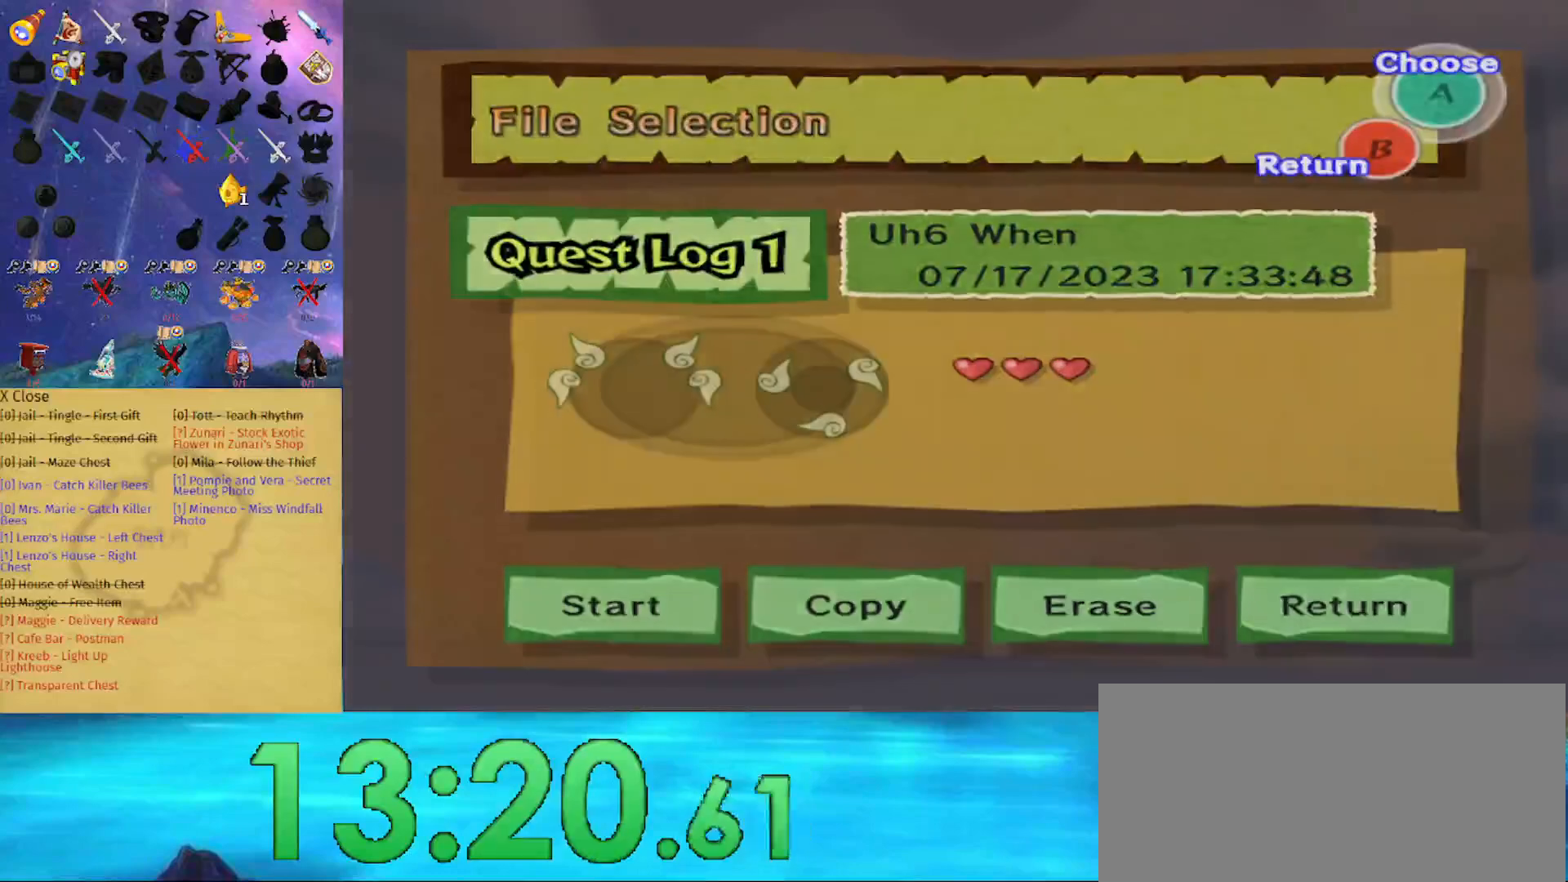
{"buttons": [], "left_stick": "center", "right_stick": "center", "events": []}
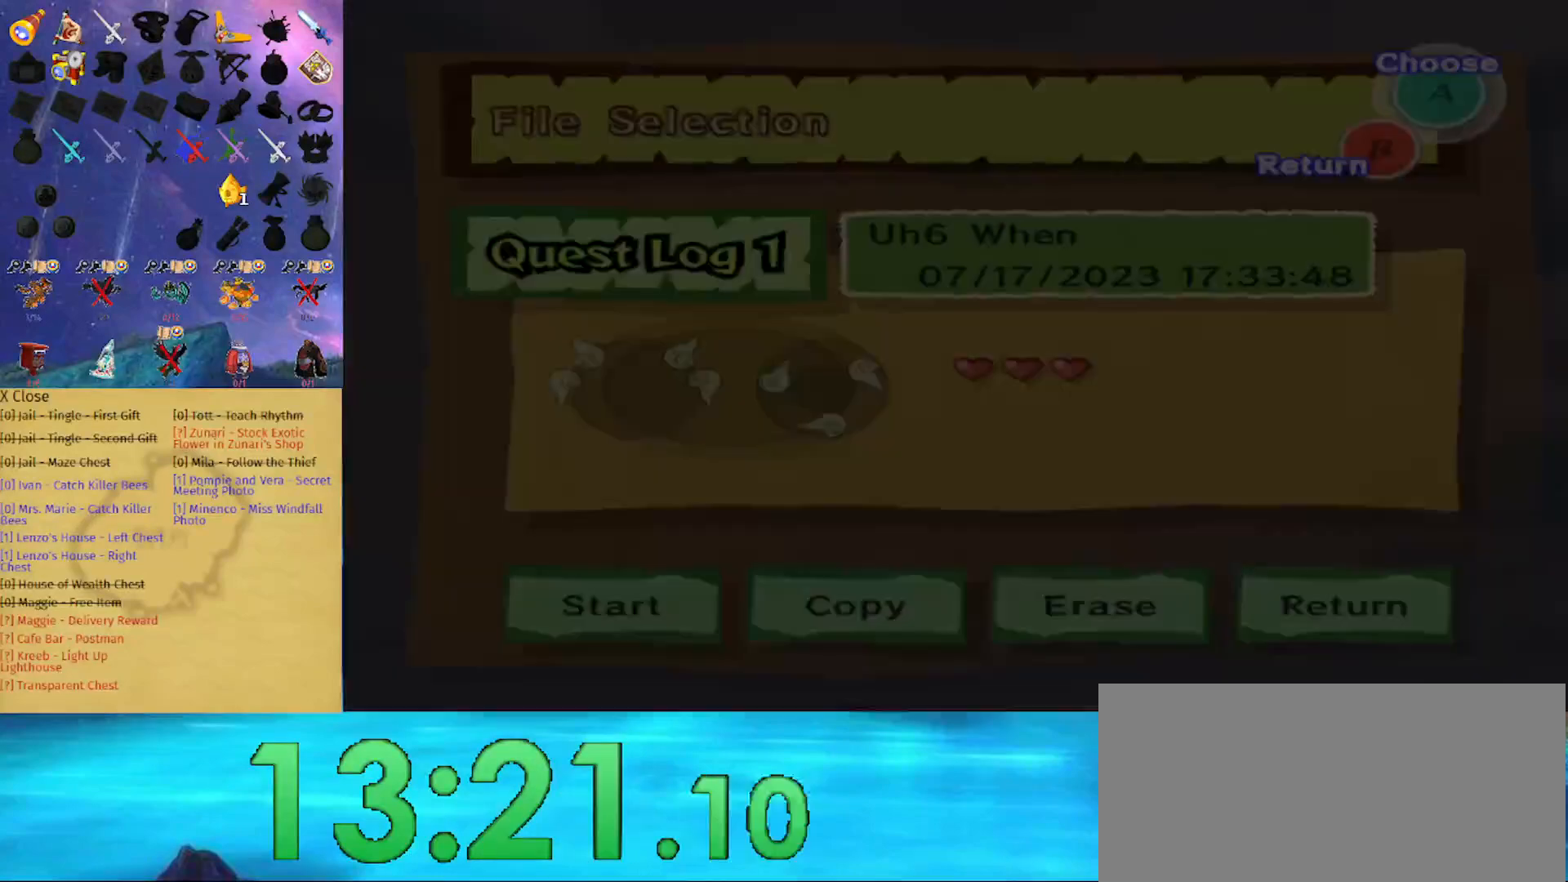
{"buttons": [], "left_stick": "center", "right_stick": "center", "events": []}
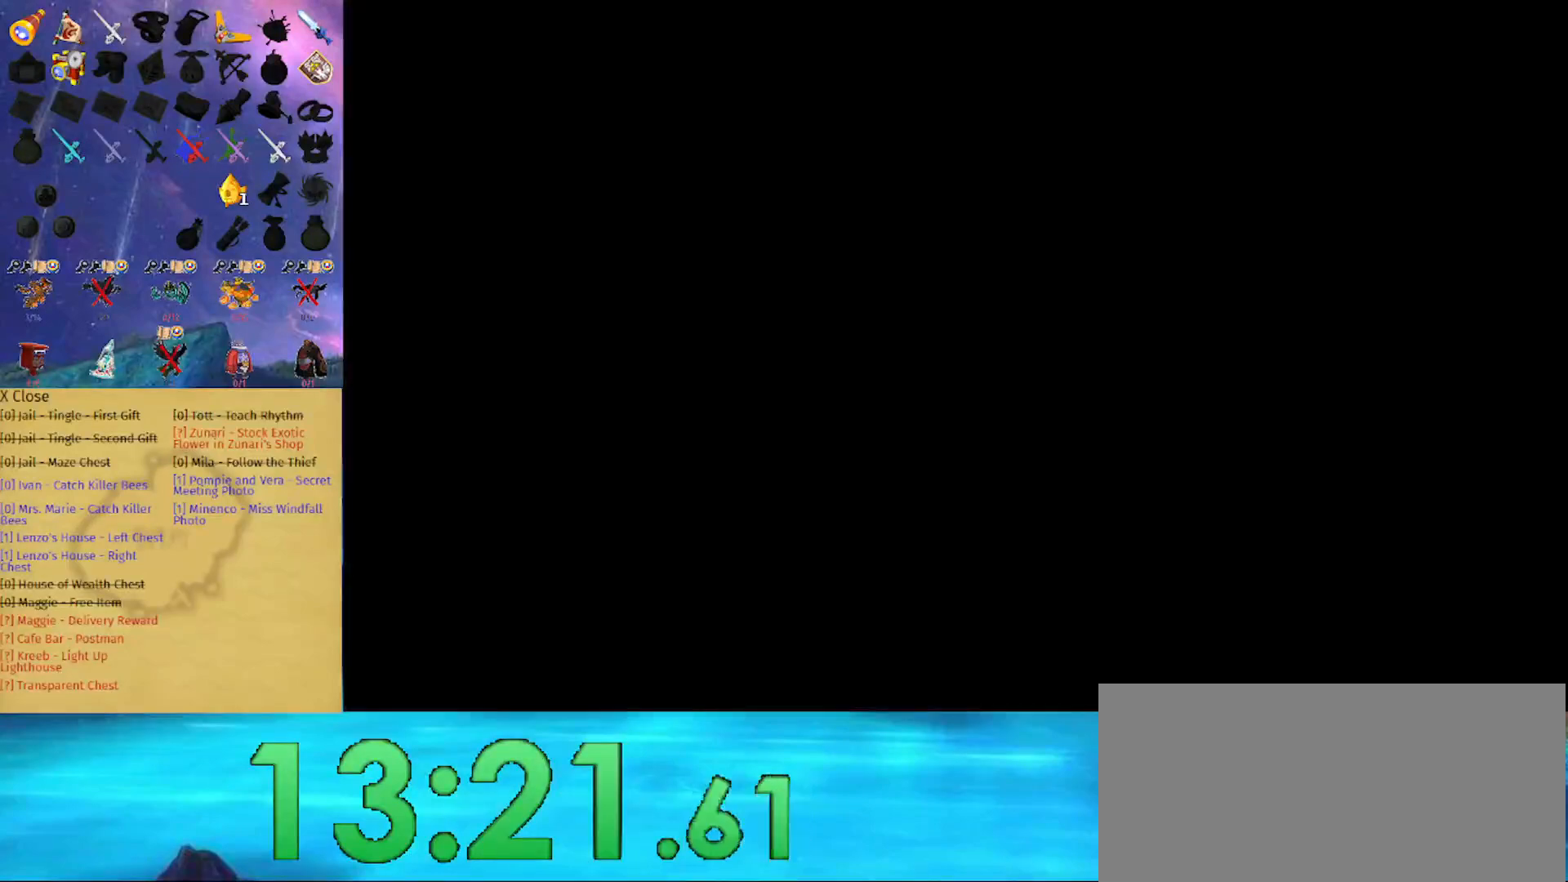
{"buttons": [], "left_stick": "center", "right_stick": "center", "events": [[233, "right_stick", "left"], [467, "right_stick", "center"]]}
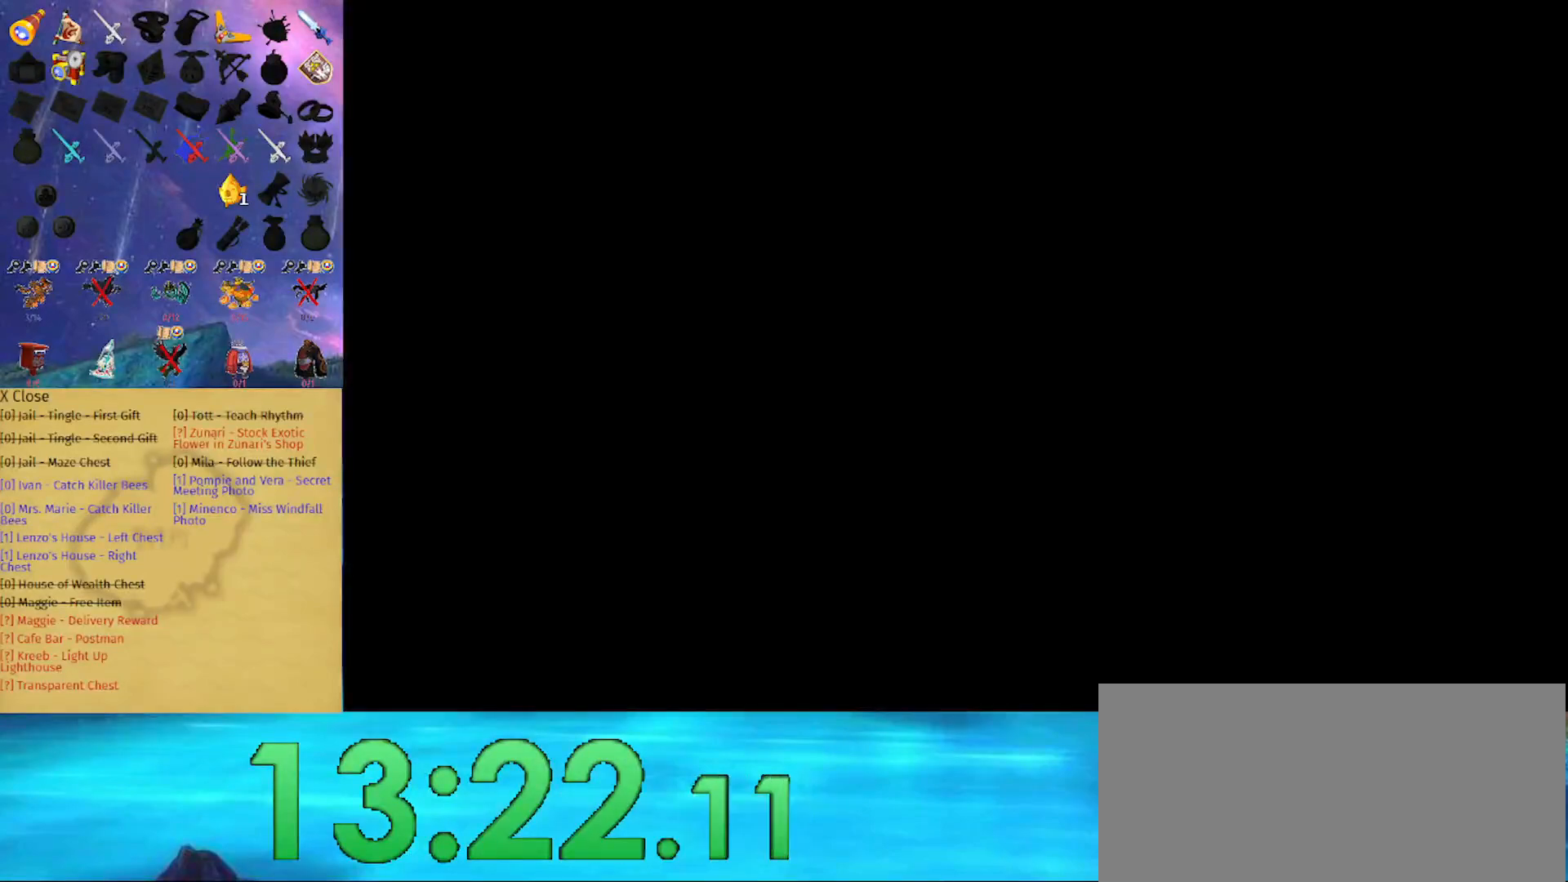
{"buttons": [], "left_stick": "center", "right_stick": "left", "events": [[133, "right_stick", "left"]]}
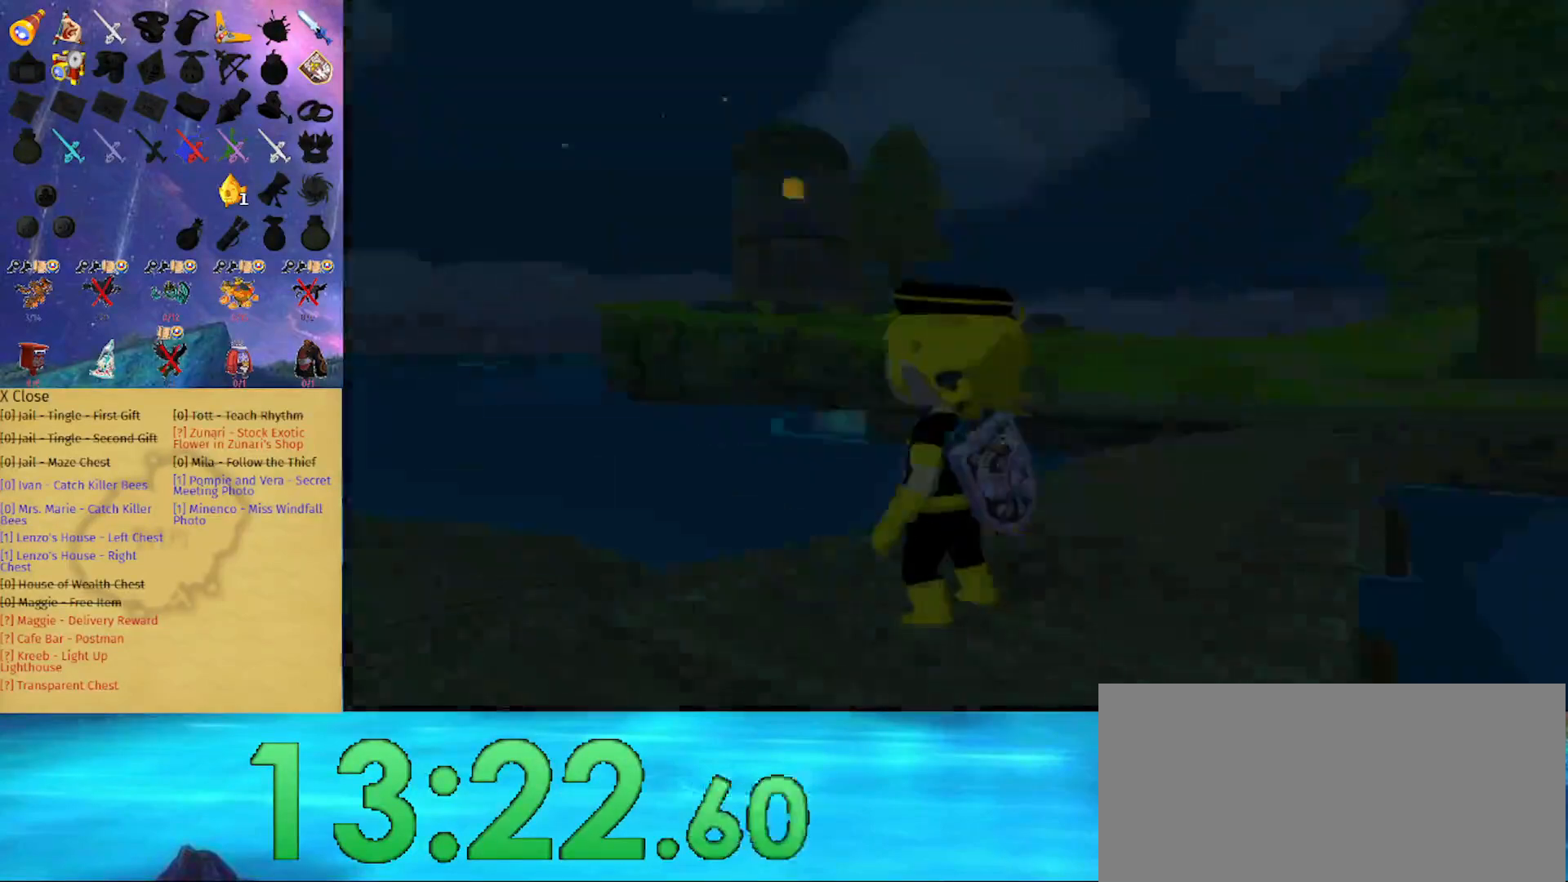
{"buttons": [], "left_stick": "up", "right_stick": "center", "events": [[100, "right_stick", "center"], [167, "left_stick", "up"]]}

☆ ☆ ☆ ☆ ☆

→ About this task: Could you repeat all of the entries exactly, without any of the images?

→ Written reply:
{"buttons": [], "left_stick": "center", "right_stick": "center", "events": []}
{"buttons": [], "left_stick": "center", "right_stick": "center", "events": []}
{"buttons": [], "left_stick": "center", "right_stick": "center", "events": [[233, "right_stick", "left"], [467, "right_stick", "center"]]}
{"buttons": [], "left_stick": "center", "right_stick": "left", "events": [[133, "right_stick", "left"]]}
{"buttons": [], "left_stick": "up", "right_stick": "center", "events": [[100, "right_stick", "center"], [167, "left_stick", "up"]]}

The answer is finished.